There is that special smell when coming off the aircraft, I think its a combination of pine trees, garlic, olives trees, diesel fuel and Ducados, its lovely, and reminds me I´m home again!, Regards Rob


----------



## jojo (Sep 20, 2007)

rjnpenang said:


> There is that special smell when coming off the aircraft, I think its a combination of pine trees, garlic, olives trees, diesel fuel and Ducados, its lovely, and reminds me I´m home again!, Regards Rob



You're right!! Thats exactly it, the smell! Its all of those things with a tinge of dryness. Then you drive out of the airport passed the San Miguel factory and theres "that" smell!!!!!!! And the colours, everything seems brighter and more spacious, like the contrast has been turned up...... and the mountains in the distance, the palm trees, cacti, olive trees, cicados, dust, heat haze, pale roads........ Its very special isnt it

Jo xxx


----------



## danieldoyle1 (May 10, 2010)

Good to know your knee is getting better Jo.
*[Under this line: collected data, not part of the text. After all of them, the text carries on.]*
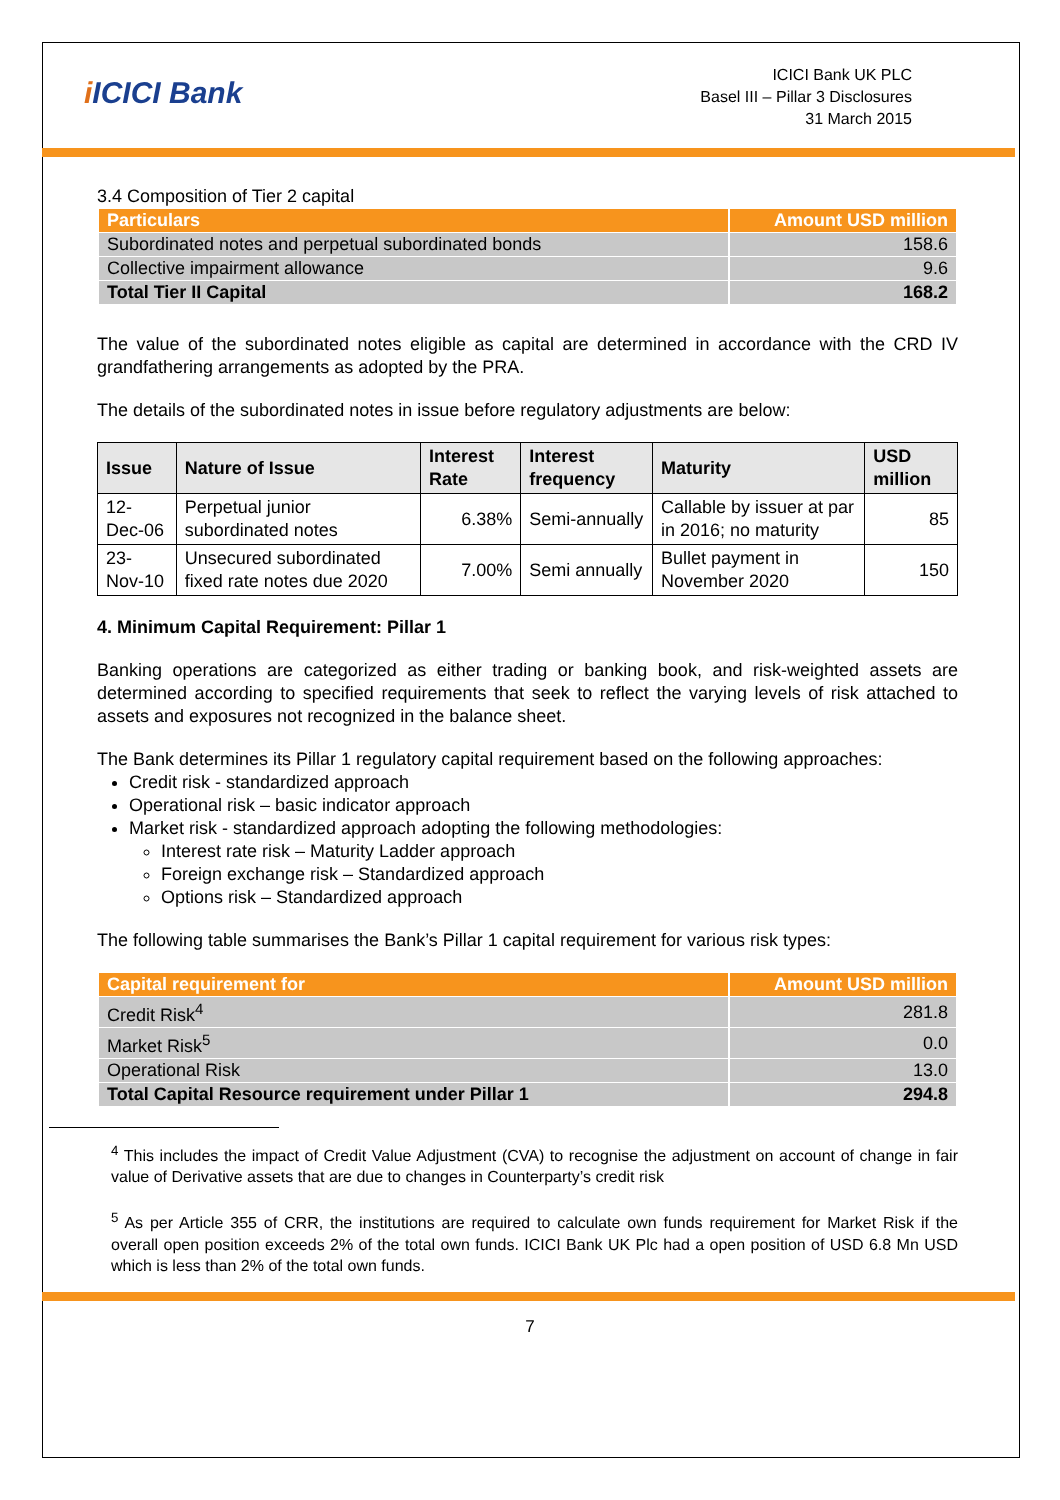i ICICI Bank
ICICI Bank UK PLC
Basel III – Pillar 3 Disclosures
31 March 2015
3.4 Composition of Tier 2 capital
| Particulars | Amount USD million |
| --- | --- |
| Subordinated notes and perpetual subordinated bonds | 158.6 |
| Collective impairment allowance | 9.6 |
| Total Tier II Capital | 168.2 |
The value of the subordinated notes eligible as capital are determined in accordance with the CRD IV grandfathering arrangements as adopted by the PRA.
The details of the subordinated notes in issue before regulatory adjustments are below:
| Issue | Nature of Issue | Interest Rate | Interest frequency | Maturity | USD million |
| --- | --- | --- | --- | --- | --- |
| 12-Dec-06 | Perpetual junior subordinated notes | 6.38% | Semi-annually | Callable by issuer at par in 2016; no maturity | 85 |
| 23-Nov-10 | Unsecured subordinated fixed rate notes due 2020 | 7.00% | Semi annually | Bullet payment in November 2020 | 150 |
4. Minimum Capital Requirement: Pillar 1
Banking operations are categorized as either trading or banking book, and risk-weighted assets are determined according to specified requirements that seek to reflect the varying levels of risk attached to assets and exposures not recognized in the balance sheet.
The Bank determines its Pillar 1 regulatory capital requirement based on the following approaches:
Credit risk - standardized approach
Operational risk – basic indicator approach
Market risk - standardized approach adopting the following methodologies:
Interest rate risk – Maturity Ladder approach
Foreign exchange risk – Standardized approach
Options risk – Standardized approach
The following table summarises the Bank’s Pillar 1 capital requirement for various risk types:
| Capital requirement for | Amount USD million |
| --- | --- |
| Credit Risk<sup>4</sup> | 281.8 |
| Market Risk<sup>5</sup> | 0.0 |
| Operational Risk | 13.0 |
| Total Capital Resource requirement under Pillar 1 | 294.8 |
<sup>4</sup> This includes the impact of Credit Value Adjustment (CVA) to recognise the adjustment on account of change in fair value of Derivative assets that are due to changes in Counterparty’s credit risk
<sup>5</sup> As per Article 355 of CRR, the institutions are required to calculate own funds requirement for Market Risk if the overall open position exceeds 2% of the total own funds. ICICI Bank UK Plc had a open position of USD 6.8 Mn USD which is less than 2% of the total own funds.
7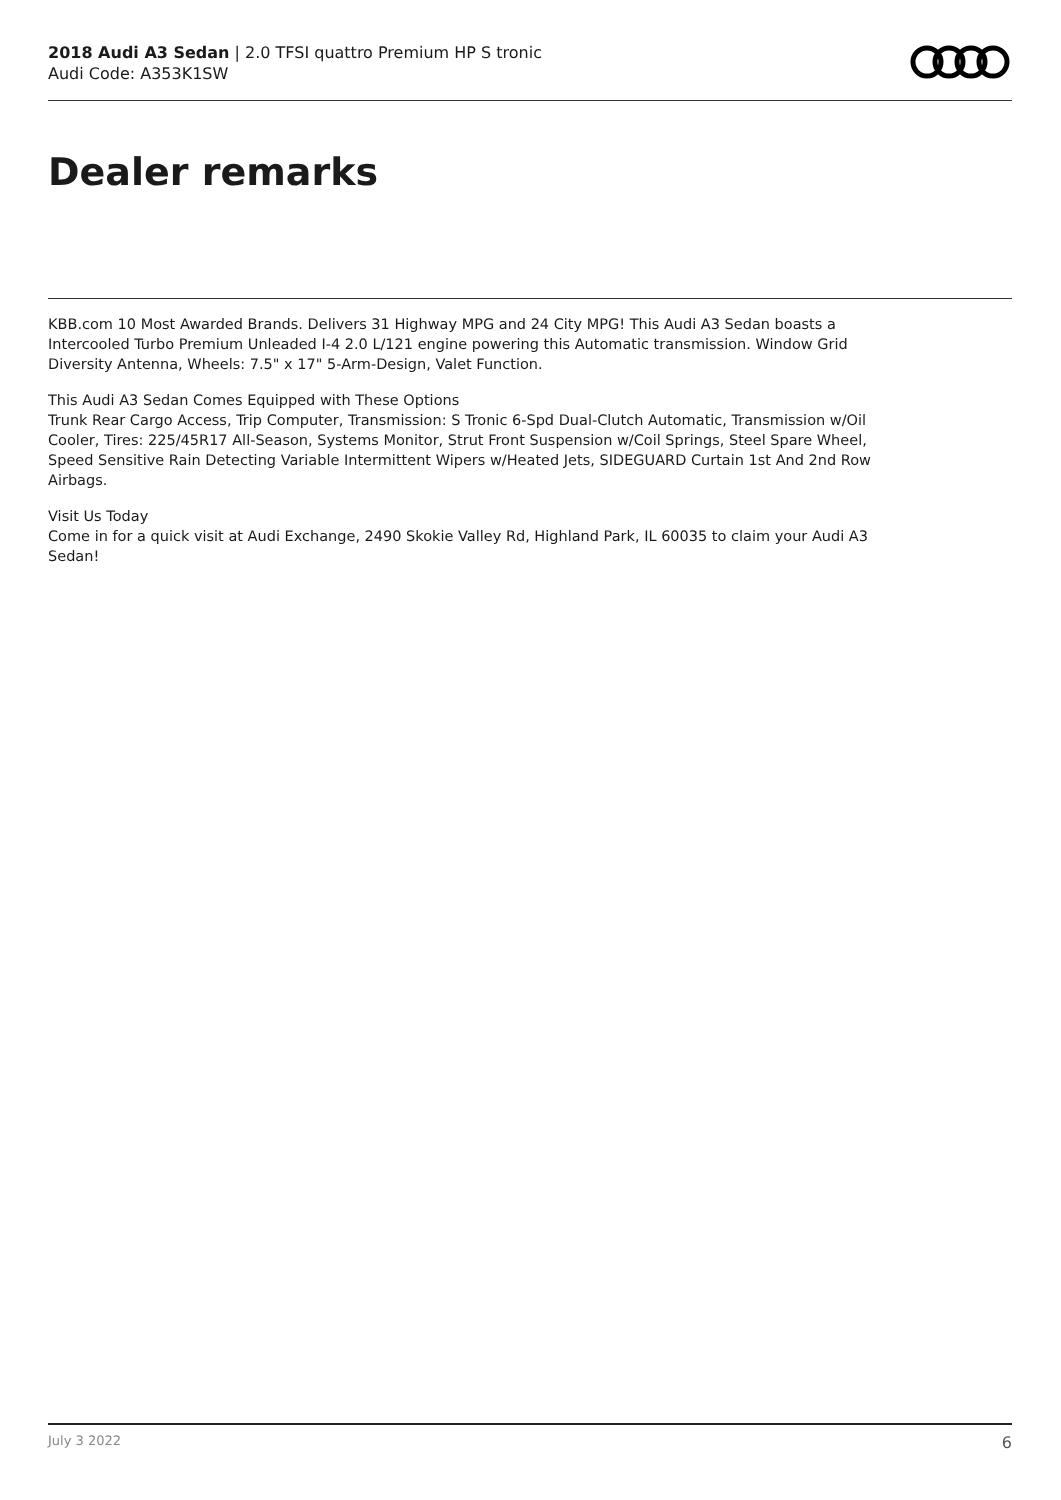2018 Audi A3 Sedan | 2.0 TFSI quattro Premium HP S tronic
Audi Code: A353K1SW
Dealer remarks
KBB.com 10 Most Awarded Brands. Delivers 31 Highway MPG and 24 City MPG! This Audi A3 Sedan boasts a Intercooled Turbo Premium Unleaded I-4 2.0 L/121 engine powering this Automatic transmission. Window Grid Diversity Antenna, Wheels: 7.5" x 17" 5-Arm-Design, Valet Function.
This Audi A3 Sedan Comes Equipped with These Options
Trunk Rear Cargo Access, Trip Computer, Transmission: S Tronic 6-Spd Dual-Clutch Automatic, Transmission w/Oil Cooler, Tires: 225/45R17 All-Season, Systems Monitor, Strut Front Suspension w/Coil Springs, Steel Spare Wheel, Speed Sensitive Rain Detecting Variable Intermittent Wipers w/Heated Jets, SIDEGUARD Curtain 1st And 2nd Row Airbags.
Visit Us Today
Come in for a quick visit at Audi Exchange, 2490 Skokie Valley Rd, Highland Park, IL 60035 to claim your Audi A3 Sedan!
July 3 2022 6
I really cannot wait to move over there the Uk is soooo boring.


----------



## Stravinsky (Aug 12, 2007)

Welcome home!


----------



## kathyd (May 28, 2007)

rjnpenang said:


> There is that special smell when coming off the aircraft, I think its a combination of pine trees, garlic, olives trees, diesel fuel and Ducados, its lovely, and reminds me I´m home again!, Regards Rob


Hi all ,have not been posting for a while as I have been in chaos packing up a 3 storey house...never again.....!!!

We are leaving N.Ireland on 13th August and spending 5 days driving over. Must admit the forum has been super in getting the info we need .
I wanted to agree with your comment on smells .the smell sensation is so powerful and it immediately brings back pictures .I remember when I was in boarding school and I used to travel out to East Africa three times a year. As soon as I got off the plane the brightness would hit me and then the smells.
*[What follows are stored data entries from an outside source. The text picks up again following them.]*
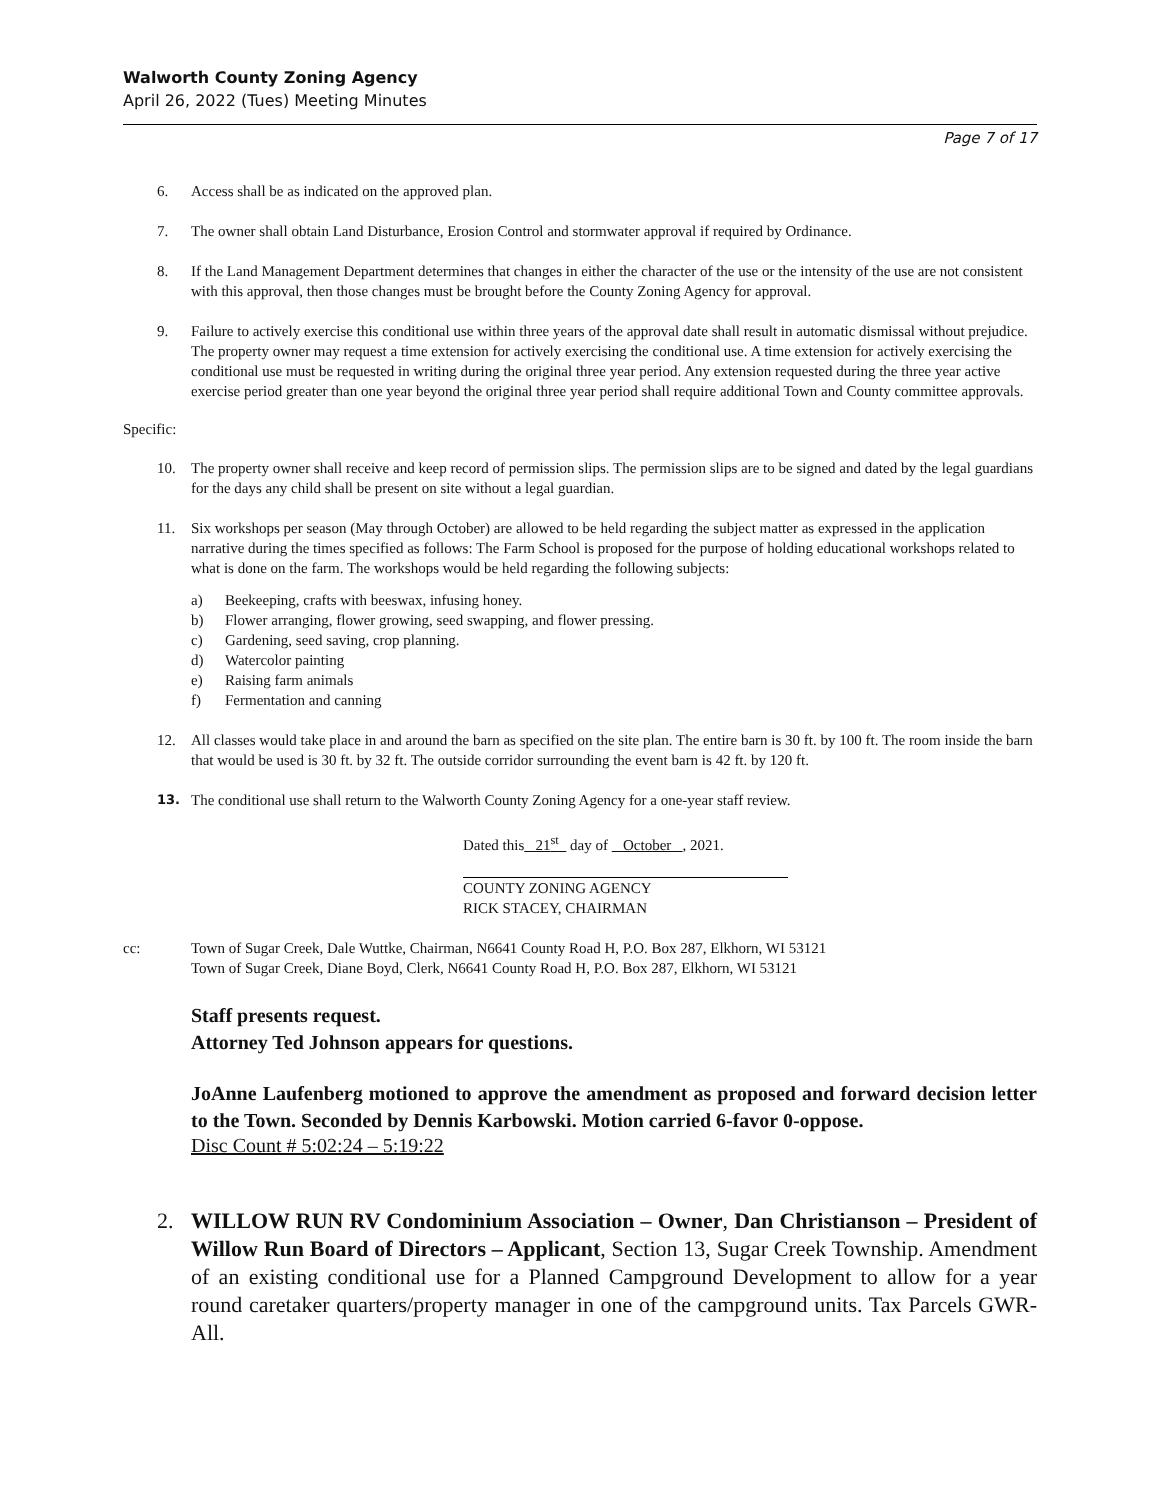Walworth County Zoning Agency
April 26, 2022 (Tues) Meeting Minutes
Page 7 of 17
6. Access shall be as indicated on the approved plan.
7. The owner shall obtain Land Disturbance, Erosion Control and stormwater approval if required by Ordinance.
8. If the Land Management Department determines that changes in either the character of the use or the intensity of the use are not consistent with this approval, then those changes must be brought before the County Zoning Agency for approval.
9. Failure to actively exercise this conditional use within three years of the approval date shall result in automatic dismissal without prejudice. The property owner may request a time extension for actively exercising the conditional use. A time extension for actively exercising the conditional use must be requested in writing during the original three year period. Any extension requested during the three year active exercise period greater than one year beyond the original three year period shall require additional Town and County committee approvals.
Specific:
10. The property owner shall receive and keep record of permission slips. The permission slips are to be signed and dated by the legal guardians for the days any child shall be present on site without a legal guardian.
11. Six workshops per season (May through October) are allowed to be held regarding the subject matter as expressed in the application narrative during the times specified as follows: The Farm School is proposed for the purpose of holding educational workshops related to what is done on the farm. The workshops would be held regarding the following subjects:
a) Beekeeping, crafts with beeswax, infusing honey.
b) Flower arranging, flower growing, seed swapping, and flower pressing.
c) Gardening, seed saving, crop planning.
d) Watercolor painting
e) Raising farm animals
f) Fermentation and canning
12. All classes would take place in and around the barn as specified on the site plan. The entire barn is 30 ft. by 100 ft. The room inside the barn that would be used is 30 ft. by 32 ft. The outside corridor surrounding the event barn is 42 ft. by 120 ft.
13. The conditional use shall return to the Walworth County Zoning Agency for a one-year staff review.
Dated this 21<sup>st</sup> day of October , 2021.
COUNTY ZONING AGENCY
RICK STACEY, CHAIRMAN
cc: Town of Sugar Creek, Dale Wuttke, Chairman, N6641 County Road H, P.O. Box 287, Elkhorn, WI 53121
Town of Sugar Creek, Diane Boyd, Clerk, N6641 County Road H, P.O. Box 287, Elkhorn, WI 53121
Staff presents request.
Attorney Ted Johnson appears for questions.
JoAnne Laufenberg motioned to approve the amendment as proposed and forward decision letter to the Town. Seconded by Dennis Karbowski. Motion carried 6-favor 0-oppose.
Disc Count # 5:02:24 – 5:19:22
2. WILLOW RUN RV Condominium Association – Owner, Dan Christianson – President of Willow Run Board of Directors – Applicant, Section 13, Sugar Creek Township. Amendment of an existing conditional use for a Planned Campground Development to allow for a year round caretaker quarters/property manager in one of the campground units. Tax Parcels GWR-All.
the smell of murram [red dust roads ] the smell of the bush grass and the smells of dryness. then the noises of the crickets..just lovely.

We are staying with my mum untill we leave on 13th. Probably going to invest in a trailer as the original number of bags seems to have doubled!

Looking forward to it and JOJO glad to hear you are happy to be back ..incourages me that we have made the right decision


----------



## jojo (Sep 20, 2007)

kathyd said:


> Looking forward to it and JOJO glad to hear you are happy to be back ..incourages me that we have made the right decision



Hi Kathy, now read this thread http://www.expatforum.com/expats/spain-expat-forum-expats-living-spain/54570-going-back.html 

Jo xxx


----------



## griz616 (Sep 9, 2008)

jojo said:


> Finally back after a rather harrowing week in the UK!!! There is something about Spain, the minute I get off the plane it feels like something lifts my mood and I feel "home". The sunshine and the warmth is so lovely and I'm really glad to be back!! Sadly, my children and husband have stayed in the UK for another week (long story) and I may have to go back there yet again next week (funeral), but just to say that its lovely to be back again!!!
> 
> Jo xxx


And now only a few days later you are off??????????????:confused2::confused2:


----------